"The Love Industry" - Or - "Two depressed white queer people versus New York City"

Great news!!!!! Our short documentary, “The Love Industry” will premiere on October 15th, 2016 at the Margaret Mead Film Festival in Manhattan. The festival is hosted by the American Museum of Natural History. For ticket information please visit http://www.amnh.org/explore/margaret-mead-film-festival-2016/films/the-love-industry/ 

We developed this project a year ago as part of an NYU graduate thesis project. The NYU department responsible is the Program in Culture & Media, Department of Anthropology which is currently celebrating their 30th anniversary and is led by Dr. Faye Ginsburg. 

This is a 20-minute film that takes a different look at online dating. Many projects that involve online dating are frustratingly superficial. For those interested in media related to online dating, you’ll either find projects about catfishing, user experiences, the shock-and-awe of mobile technologies, and tying a neat little bow on a heteronormative love story. I’m uninterested in these stories. As far as the technology goes, mediating love has been around for the last 300 years, and a mobile phone is just one new way of looking for love and/or sex. I truly feel like we need to get over this shock-and-awe factor in order to appreciate the nuance of this connective interface. 

So the backstory on this project: I went on one “date” in the fall of 2014 with a woman I met off Tinder. We met at a bar in Williamsburg around 3am. Her name is Lisa and she’s a writer and online dating profile ghostwriter. Her work interested me, but I was more interested in the generalities of how she expressed her personal and professional persona. She’s, well, intriguing and somewhat addictive to be around. We didn’t really stay in touch until the spring of 2015 when she called me for a phone interview. She was doing research for her new book, You Probably Shouldn’t Write That: Tips and Tricks for Creating an Online Dating Profile That Doesn’t Suck. Nothing I said about dating made it into the publication of her book because I was way off-base with what she needed. I made my answers too academic. Honestly I was probably trying to impress her with my jargon. Didn’t work. 

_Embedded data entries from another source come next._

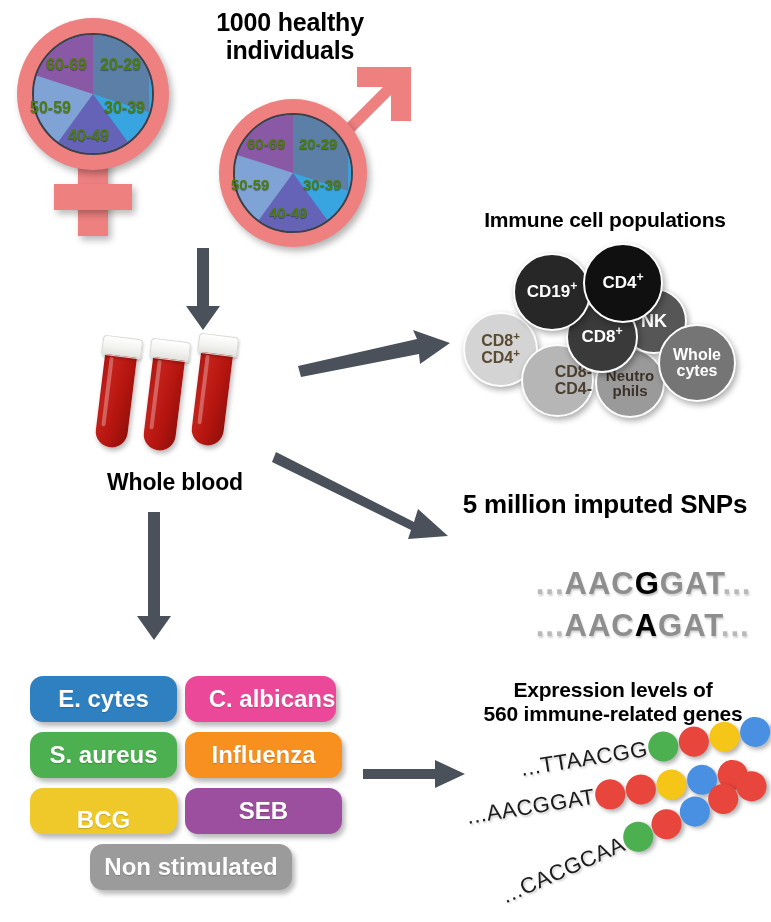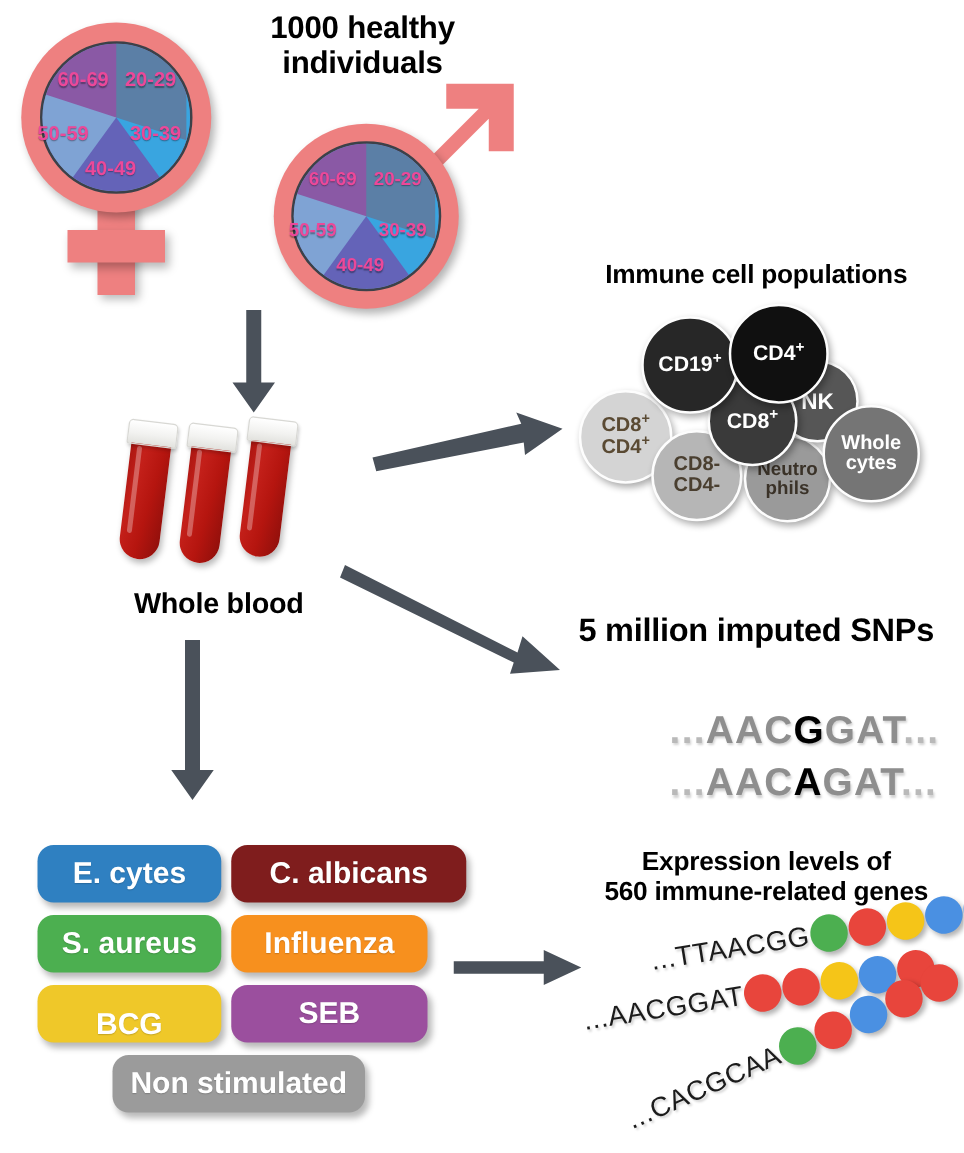--- a/index.html
+++ b/index.html
@@ -19,7 +19,7 @@
        border:2px solid #3c4148;box-sizing:border-box;background:#6f7fc0;}
   .slice{position:absolute;left:50%;top:50%;width:50%;height:50%;
          transform-origin:0 0;}
-  .slicelabel{position:absolute;color:#ec4899;font-weight:bold;white-space:nowrap;
+  .slicelabel{position:absolute;color:#4d7c0f;font-weight:bold;white-space:nowrap;
               text-shadow:0 1px 1px rgba(0,0,0,.35);}
   .fbar{position:absolute;background:#ee8080;box-shadow:3px 4px 7px rgba(0,0,0,.28);}
   .marrow{position:absolute;}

Later that year I was on my way to my first thesis seminar ready to pitch an idea for a film. No, the film was not the one that would become “The Love Industry”. Instead I had a film idea that began with an actor in Chicago and his relationship with a professional clown who is also a Jesuit priest and philosophy professor. It was to be a film about performance and the healing power of laughter. As I was pacing around Broadway and 8th ready to pitch this idea, I receive a text from a woman, let's call her, um, Kate. Kate and I were dating for the last 18 months - long distance from Chicago. The text simply said, “We’re through”. Was I just dumped over a text? Yes, I was just dumped over a text. A damn text. Somewhat confused, and definitely distraught, I walked into my seminar ready to pitch my priest/clown documentary when the panel agreed that the material just wasn’t very timely. There was no sense of urgency in sharing that story. “What else do you have?” they asked. All I could think of at that moment was Kate and dating and how we met off OkCupid, and I blurted out that I once met a woman who professionally ghostwrites online dating profiles. “Love it!!! It’s so - NOW!” they exclaimed. “You could film yourself going on dates, it will be great!” I was told. My eyes rolled so far back into my head I could see my own brain implode. Dating was the very last thing I wanted to think about at that very moment, and now I’m going to potentially make a film about it.

Needless to say, I didn’t film myself going on dates. God, no. 

It turned out that there’s a ton of material on the topic and I could take this story pretty much any way I wanted. We have enough to cut a feature, but not enough budget for the lawyer fees and promotion it takes to get a feature cut together. We talked to dating professionals, consultants, actors, photographers, humorists, and even an actress that went on a bizarre date with Martin Shkreli. I have the rights to a New York Post video about a professional female penis photographer. Unfortunately none of that made the 20-minute short version, but instead what is left is a piece that opens up, what I hope, is a larger conversation about online dating because our audience is comforted with seeing the underside of the dating industry. It's a story that recaps dating, but also paints a portrait about what Lisa's role in my life means and the interesting timing of the film production. It’s not that I believe that online dating is being misrepresented, or that struggles aren’t being had, but I do believe that there’s a shockingly small cross-section of stories out there about online dating and it’s depressing people. I don’t want people asking what online dating is, I want them asking what online dating means for themselves. Nuance is beautiful. 

Full Synopsis: How does one construct love in the digital world? Filmmaker, Matthew Cusimano, a professional wedding videographer, discovers Lisa Hoehn, a professional online dating profile ghostwriter. Cusimano relates to Hoehn’s exhaustive lifestyle of constructing the romantic stories of strangers and follows Hoehn’s creative process after her first book publication and exposure to the media. As Cusimano and Hoehn reflect on edited romance, Hoehn reveals the struggle with maintaining her own personal relationships and illustrates the complicated role of working in the relationship industry.